Not many stores sell fresh produce, skincare made from beeswax, goat milk soap and turkeys all in one place. But the Bath Farmers Market does.
The outdoor farmers market came to a close and moved inside of the Bath Community Center on Nov. 7. Temperatures are dropping, but the indoor farmers market gives vendors an opportunity to continue providing for the community, even in inclement weather.
Katy Stone, co-owner of Laetus Pullus Farm in Perry, said she is happy to stick around a few more weeks to sell her chickens and eggs to the community.
“It’s nice that they do the indoor market to extend the season,” Stone said. “It’s been fun to come to the Bath Market and meet new people and share products with new customers.”

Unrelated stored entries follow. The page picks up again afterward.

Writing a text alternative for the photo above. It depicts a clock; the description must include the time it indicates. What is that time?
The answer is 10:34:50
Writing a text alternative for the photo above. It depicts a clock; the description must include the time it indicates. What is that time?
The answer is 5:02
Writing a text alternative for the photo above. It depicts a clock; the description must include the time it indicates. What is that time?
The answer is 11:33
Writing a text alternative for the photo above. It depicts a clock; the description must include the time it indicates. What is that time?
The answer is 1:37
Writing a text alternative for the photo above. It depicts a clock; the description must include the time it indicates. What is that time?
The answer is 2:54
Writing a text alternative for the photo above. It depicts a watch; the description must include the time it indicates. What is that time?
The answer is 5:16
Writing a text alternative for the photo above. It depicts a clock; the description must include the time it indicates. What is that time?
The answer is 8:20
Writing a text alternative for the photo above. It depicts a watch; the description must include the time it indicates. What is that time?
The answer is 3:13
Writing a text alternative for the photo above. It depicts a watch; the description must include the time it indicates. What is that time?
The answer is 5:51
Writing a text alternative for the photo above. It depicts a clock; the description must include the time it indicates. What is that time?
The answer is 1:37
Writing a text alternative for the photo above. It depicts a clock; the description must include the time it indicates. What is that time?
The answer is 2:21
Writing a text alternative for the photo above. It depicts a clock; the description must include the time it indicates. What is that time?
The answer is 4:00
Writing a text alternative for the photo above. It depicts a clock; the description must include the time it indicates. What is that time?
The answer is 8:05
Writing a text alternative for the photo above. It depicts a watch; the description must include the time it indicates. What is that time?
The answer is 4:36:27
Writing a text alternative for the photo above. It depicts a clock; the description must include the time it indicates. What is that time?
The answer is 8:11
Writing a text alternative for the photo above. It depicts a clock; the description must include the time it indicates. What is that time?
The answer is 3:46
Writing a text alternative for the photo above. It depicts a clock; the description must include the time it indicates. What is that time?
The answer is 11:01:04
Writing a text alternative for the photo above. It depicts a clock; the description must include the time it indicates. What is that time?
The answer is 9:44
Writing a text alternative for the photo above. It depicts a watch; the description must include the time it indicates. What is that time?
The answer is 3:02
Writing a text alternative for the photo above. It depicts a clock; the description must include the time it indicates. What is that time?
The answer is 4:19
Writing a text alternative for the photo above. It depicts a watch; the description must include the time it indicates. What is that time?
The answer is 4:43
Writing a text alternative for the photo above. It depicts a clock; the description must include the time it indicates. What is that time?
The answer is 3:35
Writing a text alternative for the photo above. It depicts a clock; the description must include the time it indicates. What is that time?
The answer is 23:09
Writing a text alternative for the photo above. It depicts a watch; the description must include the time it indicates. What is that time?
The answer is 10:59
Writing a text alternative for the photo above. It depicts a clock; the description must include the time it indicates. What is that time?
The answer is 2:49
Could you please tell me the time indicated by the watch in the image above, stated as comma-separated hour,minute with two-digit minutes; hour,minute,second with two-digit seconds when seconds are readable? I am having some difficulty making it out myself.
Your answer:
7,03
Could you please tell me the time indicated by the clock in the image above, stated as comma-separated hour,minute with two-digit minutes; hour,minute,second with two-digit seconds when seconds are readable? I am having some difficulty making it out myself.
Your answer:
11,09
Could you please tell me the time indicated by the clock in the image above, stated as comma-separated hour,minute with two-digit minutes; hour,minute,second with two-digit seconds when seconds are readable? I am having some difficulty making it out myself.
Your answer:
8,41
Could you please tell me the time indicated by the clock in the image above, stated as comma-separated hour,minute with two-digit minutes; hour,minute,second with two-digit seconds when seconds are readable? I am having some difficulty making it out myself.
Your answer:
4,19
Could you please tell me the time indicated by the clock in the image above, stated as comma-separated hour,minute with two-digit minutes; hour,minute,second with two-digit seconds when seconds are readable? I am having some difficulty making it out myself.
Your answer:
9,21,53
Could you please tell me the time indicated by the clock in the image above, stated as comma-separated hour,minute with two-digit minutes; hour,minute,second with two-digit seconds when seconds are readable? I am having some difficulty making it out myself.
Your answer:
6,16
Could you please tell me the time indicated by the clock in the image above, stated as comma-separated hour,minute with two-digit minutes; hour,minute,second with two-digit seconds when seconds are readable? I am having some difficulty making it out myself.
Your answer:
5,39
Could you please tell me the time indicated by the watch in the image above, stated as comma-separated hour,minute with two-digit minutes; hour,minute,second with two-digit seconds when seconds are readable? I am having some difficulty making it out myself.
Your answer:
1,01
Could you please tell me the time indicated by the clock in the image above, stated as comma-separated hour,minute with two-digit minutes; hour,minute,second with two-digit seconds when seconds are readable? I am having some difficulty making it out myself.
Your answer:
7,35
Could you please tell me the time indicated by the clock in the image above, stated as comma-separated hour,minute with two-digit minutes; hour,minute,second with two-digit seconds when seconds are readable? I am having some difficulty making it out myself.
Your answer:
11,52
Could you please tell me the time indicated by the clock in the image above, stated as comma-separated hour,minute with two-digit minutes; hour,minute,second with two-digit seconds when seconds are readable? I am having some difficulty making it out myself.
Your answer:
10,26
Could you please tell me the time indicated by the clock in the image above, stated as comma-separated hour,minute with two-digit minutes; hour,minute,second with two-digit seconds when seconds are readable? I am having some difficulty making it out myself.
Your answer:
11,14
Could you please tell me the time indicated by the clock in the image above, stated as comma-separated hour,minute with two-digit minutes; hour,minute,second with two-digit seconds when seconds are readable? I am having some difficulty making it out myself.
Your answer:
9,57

Laetus Pullus Farm is also temporarily offering fresh turkeys in preparation for Thanksgiving. Stone said her meat is raised on pasture and with organic practices. She said that by raising her meat locally, it gives it a better taste.
“They’re out in the sun, eating bugs and aren’t confined,” she said. “It has a nice, moist, juicy flavor.”
Cathie Wood, founder of Vermillion Creek Honey Company, also said she uses organic practices for producing her products. She uses raw honey and beeswax to make natural skincare products.
“My daughter is the one who encouraged me to get into beekeeping,” Wood said. “They are fascinating creatures.”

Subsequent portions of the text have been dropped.